A blood pressure of 113/69 is a good reading. It falls squarely in the “normal” category, which the American Heart Association and American College of Cardiology define as below 120/80 mm Hg. Both your top number (systolic, 113) and bottom number (diastolic, 69) are comfortably within that range, meaning your heart is pumping blood through your arteries without excessive force.
Where 113/69 Falls on the Scale
Current guidelines break adult blood pressure into four categories:
- Normal: below 120 systolic and below 80 diastolic
- Elevated: 120 to 129 systolic and below 80 diastolic
- Stage 1 hypertension: 130 to 139 systolic or 80 to 89 diastolic
- Stage 2 hypertension: 140 or higher systolic or 90 or higher diastolic
At 113/69, you’re well below the “elevated” threshold. These categories apply to all adults regardless of age. Older guidelines used to set different targets for people over 65, but the current framework treats everyone the same.
Your pulse pressure, which is the difference between the top and bottom numbers, is 44 mm Hg. A healthy resting pulse pressure is around 40 mm Hg, so yours is right in line. Pulse pressure reflects how flexible your arteries are and how efficiently your heart ejects blood with each beat.

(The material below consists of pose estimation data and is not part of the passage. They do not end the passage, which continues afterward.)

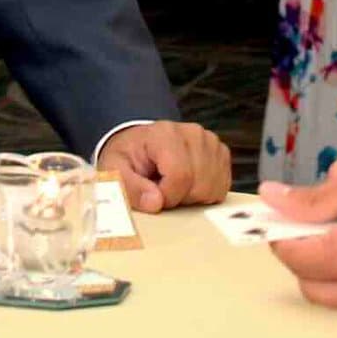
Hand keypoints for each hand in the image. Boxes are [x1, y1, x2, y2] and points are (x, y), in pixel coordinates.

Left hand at [96, 121, 231, 212]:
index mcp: (164, 134)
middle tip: (161, 188)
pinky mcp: (221, 153)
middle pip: (199, 184)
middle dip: (179, 198)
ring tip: (174, 185)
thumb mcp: (115, 171)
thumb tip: (155, 203)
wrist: (141, 142)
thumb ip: (130, 187)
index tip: (153, 196)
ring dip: (193, 197)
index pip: (180, 176)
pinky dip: (206, 193)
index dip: (167, 197)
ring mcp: (210, 142)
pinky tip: (189, 185)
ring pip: (213, 188)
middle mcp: (192, 134)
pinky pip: (222, 187)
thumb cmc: (129, 157)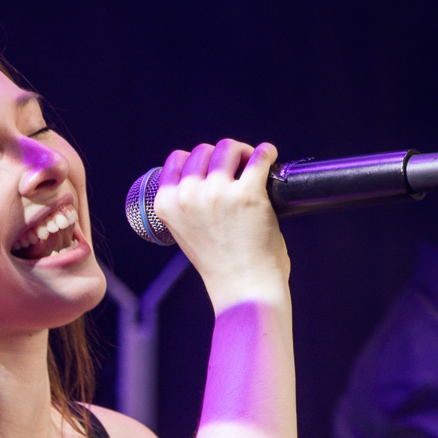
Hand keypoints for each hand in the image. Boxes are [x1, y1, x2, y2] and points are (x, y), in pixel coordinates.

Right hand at [152, 137, 289, 311]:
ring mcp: (217, 193)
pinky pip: (259, 157)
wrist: (243, 290)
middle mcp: (188, 196)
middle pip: (203, 151)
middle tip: (237, 169)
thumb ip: (187, 205)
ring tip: (252, 164)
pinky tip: (270, 157)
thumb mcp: (186, 233)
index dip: (196, 160)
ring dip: (242, 152)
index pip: (176, 160)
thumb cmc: (220, 265)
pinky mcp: (248, 194)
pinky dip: (266, 153)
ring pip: (228, 148)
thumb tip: (205, 175)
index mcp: (167, 205)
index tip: (211, 168)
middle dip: (221, 156)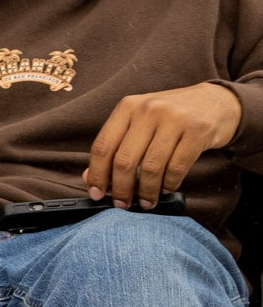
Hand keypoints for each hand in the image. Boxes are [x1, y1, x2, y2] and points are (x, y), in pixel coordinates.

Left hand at [85, 82, 241, 209]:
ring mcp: (175, 119)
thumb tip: (89, 178)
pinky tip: (166, 188)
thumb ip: (116, 146)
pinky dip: (168, 184)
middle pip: (124, 160)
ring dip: (146, 192)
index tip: (96, 194)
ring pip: (150, 167)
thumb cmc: (171, 117)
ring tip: (145, 202)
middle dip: (120, 189)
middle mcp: (149, 110)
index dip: (97, 174)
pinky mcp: (197, 130)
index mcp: (128, 107)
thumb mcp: (140, 123)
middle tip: (122, 204)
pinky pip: (176, 168)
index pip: (102, 146)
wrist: (217, 101)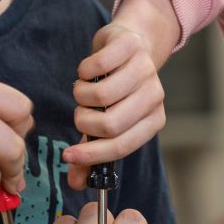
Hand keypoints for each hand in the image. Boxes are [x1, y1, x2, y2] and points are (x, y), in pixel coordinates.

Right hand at [64, 0, 179, 188]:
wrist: (133, 41)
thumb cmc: (118, 87)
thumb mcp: (109, 119)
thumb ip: (92, 150)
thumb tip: (75, 182)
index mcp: (153, 120)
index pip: (122, 146)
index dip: (92, 154)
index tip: (68, 156)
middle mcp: (154, 96)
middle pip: (110, 124)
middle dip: (84, 122)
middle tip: (81, 112)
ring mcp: (145, 69)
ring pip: (101, 95)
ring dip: (81, 95)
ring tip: (84, 90)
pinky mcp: (131, 46)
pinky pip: (97, 66)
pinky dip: (83, 71)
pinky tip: (88, 71)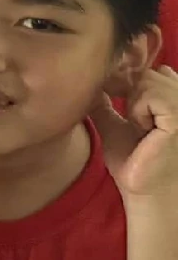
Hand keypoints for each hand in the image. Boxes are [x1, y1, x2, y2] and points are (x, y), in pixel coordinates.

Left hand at [92, 68, 177, 203]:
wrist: (142, 190)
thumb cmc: (133, 161)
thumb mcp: (114, 125)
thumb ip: (105, 104)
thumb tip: (90, 85)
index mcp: (173, 100)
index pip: (149, 70)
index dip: (126, 81)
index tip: (114, 98)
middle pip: (146, 72)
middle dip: (129, 92)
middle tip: (133, 121)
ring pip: (148, 79)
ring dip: (134, 103)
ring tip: (141, 127)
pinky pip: (152, 94)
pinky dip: (139, 110)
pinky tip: (145, 129)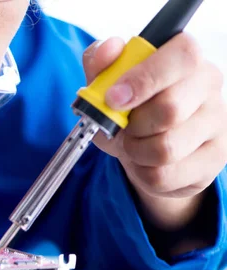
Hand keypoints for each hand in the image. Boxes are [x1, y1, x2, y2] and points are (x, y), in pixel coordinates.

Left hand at [83, 35, 226, 232]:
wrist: (142, 149)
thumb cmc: (127, 110)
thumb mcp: (104, 85)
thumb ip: (99, 61)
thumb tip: (110, 48)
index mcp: (186, 58)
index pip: (182, 56)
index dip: (144, 78)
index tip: (113, 98)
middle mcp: (209, 86)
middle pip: (170, 109)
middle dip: (133, 126)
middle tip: (125, 126)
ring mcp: (217, 123)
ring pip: (166, 149)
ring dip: (135, 152)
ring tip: (133, 145)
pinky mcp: (214, 158)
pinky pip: (165, 176)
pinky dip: (142, 174)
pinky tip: (145, 163)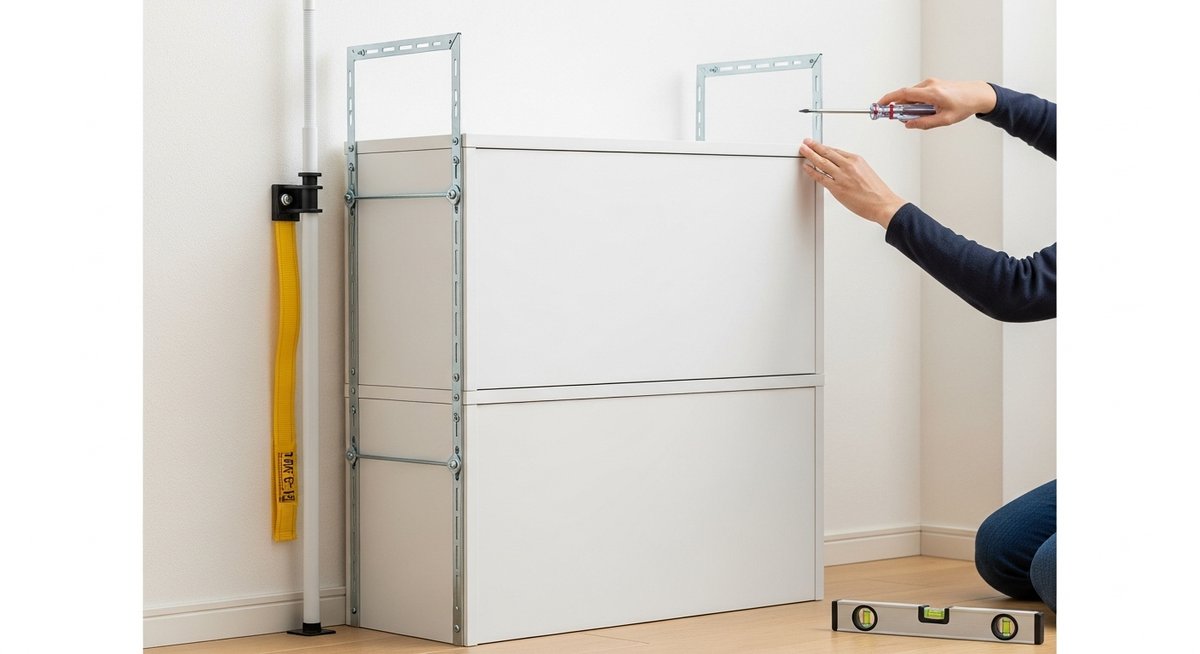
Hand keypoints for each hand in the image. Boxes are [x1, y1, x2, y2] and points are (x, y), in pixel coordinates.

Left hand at [799, 139, 905, 228]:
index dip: (824, 147)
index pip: (836, 151)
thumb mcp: (866, 172)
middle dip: (814, 146)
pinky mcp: (837, 188)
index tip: (818, 144)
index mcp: (857, 160)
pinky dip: (811, 171)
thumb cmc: (877, 192)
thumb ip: (852, 169)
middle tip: (806, 142)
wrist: (883, 203)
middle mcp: (848, 166)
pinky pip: (820, 177)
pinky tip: (806, 167)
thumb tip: (841, 169)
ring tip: (803, 150)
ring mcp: (842, 176)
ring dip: (810, 155)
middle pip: (827, 153)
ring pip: (821, 162)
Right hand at [877, 78, 996, 129]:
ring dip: (911, 106)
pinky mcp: (932, 84)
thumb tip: (908, 125)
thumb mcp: (945, 120)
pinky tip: (926, 110)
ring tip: (923, 115)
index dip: (889, 99)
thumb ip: (924, 123)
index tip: (880, 104)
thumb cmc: (964, 105)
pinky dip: (917, 102)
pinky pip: (918, 93)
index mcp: (932, 93)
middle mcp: (929, 85)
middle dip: (900, 108)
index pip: (904, 94)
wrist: (977, 94)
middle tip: (902, 119)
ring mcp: (931, 83)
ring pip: (912, 96)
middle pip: (906, 96)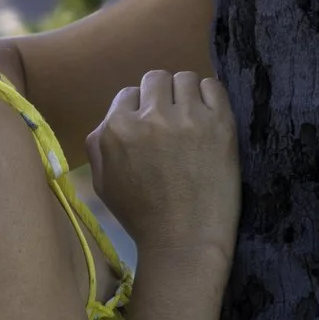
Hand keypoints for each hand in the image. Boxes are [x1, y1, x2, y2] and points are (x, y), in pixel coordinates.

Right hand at [85, 71, 240, 259]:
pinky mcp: (219, 123)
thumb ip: (99, 146)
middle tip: (172, 120)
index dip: (139, 110)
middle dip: (161, 96)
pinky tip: (209, 117)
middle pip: (155, 79)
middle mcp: (149, 117)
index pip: (127, 95)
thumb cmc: (142, 216)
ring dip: (186, 94)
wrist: (184, 240)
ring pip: (184, 78)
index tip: (150, 127)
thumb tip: (110, 122)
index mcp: (115, 130)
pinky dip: (210, 96)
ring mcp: (186, 117)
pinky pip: (212, 86)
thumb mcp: (103, 184)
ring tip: (193, 118)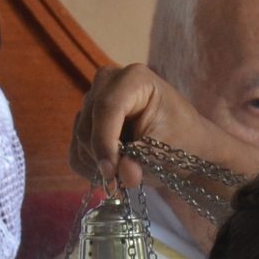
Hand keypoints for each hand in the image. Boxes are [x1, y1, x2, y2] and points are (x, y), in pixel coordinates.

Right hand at [69, 64, 212, 188]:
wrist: (182, 143)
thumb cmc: (180, 140)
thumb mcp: (167, 150)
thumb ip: (143, 161)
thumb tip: (125, 175)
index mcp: (134, 78)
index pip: (107, 107)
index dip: (105, 142)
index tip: (111, 172)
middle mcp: (108, 82)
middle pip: (88, 124)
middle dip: (102, 156)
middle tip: (124, 179)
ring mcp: (93, 100)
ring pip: (80, 138)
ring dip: (98, 164)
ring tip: (124, 174)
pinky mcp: (85, 121)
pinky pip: (75, 150)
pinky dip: (90, 168)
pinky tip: (113, 173)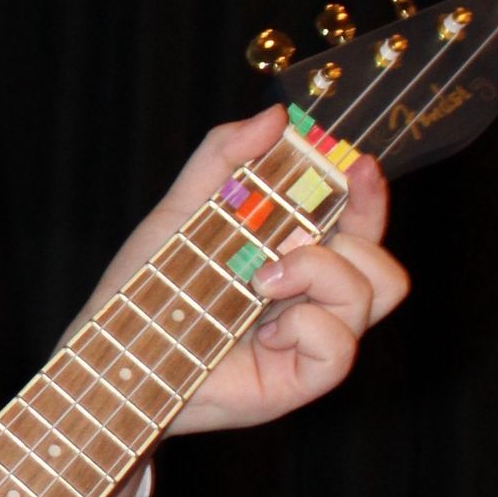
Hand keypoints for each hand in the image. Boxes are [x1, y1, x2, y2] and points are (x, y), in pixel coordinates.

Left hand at [77, 105, 408, 438]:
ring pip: (375, 294)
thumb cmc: (147, 284)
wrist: (112, 349)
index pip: (360, 227)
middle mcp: (312, 301)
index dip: (371, 195)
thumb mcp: (181, 209)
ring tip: (261, 279)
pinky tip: (262, 329)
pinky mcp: (300, 380)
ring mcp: (310, 342)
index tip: (358, 163)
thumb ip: (223, 158)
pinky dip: (307, 326)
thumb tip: (275, 117)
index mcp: (294, 258)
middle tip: (291, 235)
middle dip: (358, 232)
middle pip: (385, 266)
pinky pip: (342, 347)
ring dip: (321, 272)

One Reading Isn’t the Full Picture
Blood pressure fluctuates throughout the day based on stress, caffeine, physical activity, and even how full your bladder is. A single reading of 113/69 is encouraging, but the number that matters most is your average over time. If you’re checking at home, the CDC recommends following a specific routine to get reliable results:
- Avoid food, drinks, and caffeine for 30 minutes beforehand
- Empty your bladder before sitting down
- Sit with your back supported for at least 5 minutes before taking the reading
- Keep both feet flat on the floor, legs uncrossed
- Rest the arm with the cuff on a table at chest height
Skipping any of these steps can push your reading higher or lower than your true resting blood pressure. If you took your 113/69 reading while rushing around or right after coffee, your actual baseline could be slightly different.
Can Blood Pressure Be Too Low?
A reading of 113/69 is not low. It sits near the middle of the normal range, not at the bottom. That said, blood pressure is only considered “too low” when it causes symptoms. The number itself matters less than how you feel.
Signs that blood pressure has dropped too low include dizziness or lightheadedness, blurred vision, fatigue, trouble concentrating, and nausea. A sudden drop of just 20 mm Hg in the top number, say from 110 to 90, can trigger fainting. If you’re feeling fine at 113/69, there’s nothing to worry about. If you’re experiencing any of those symptoms regularly, that’s worth bringing up with a doctor even though your number looks normal on paper.
Keeping Your Blood Pressure in This Range
Since 113/69 is already a healthy reading, the goal is to maintain it rather than lower it further. Blood pressure tends to creep upward with age, weight gain, and dietary changes, so the habits you build now have a real protective effect over time.
A diet rich in whole grains, fruits, vegetables, and low-fat dairy while limiting saturated fat can lower blood pressure by up to 11 mm Hg in people with high readings. For someone already in the normal range, this same eating pattern helps prevent that upward drift. The DASH and Mediterranean diets are two well-studied versions of this approach. Keeping sodium intake below 1,500 mg per day is ideal for most adults, which typically means cooking more at home and reading labels on packaged food.
Regular exercise is one of the most reliable ways to keep blood pressure stable. Aim for at least 30 minutes of moderate activity most days: walking, cycling, swimming, or dancing all count. Adding strength training at least two days a week provides additional benefit. Weight management matters too. For every kilogram (about 2.2 pounds) of excess weight lost, blood pressure drops roughly 1 mm Hg. Even modest weight changes make a measurable difference.
Limiting alcohol also helps. If you drink, keeping it to fewer than two standard drinks on any given day reduces the cardiovascular strain that pushes blood pressure higher over the years.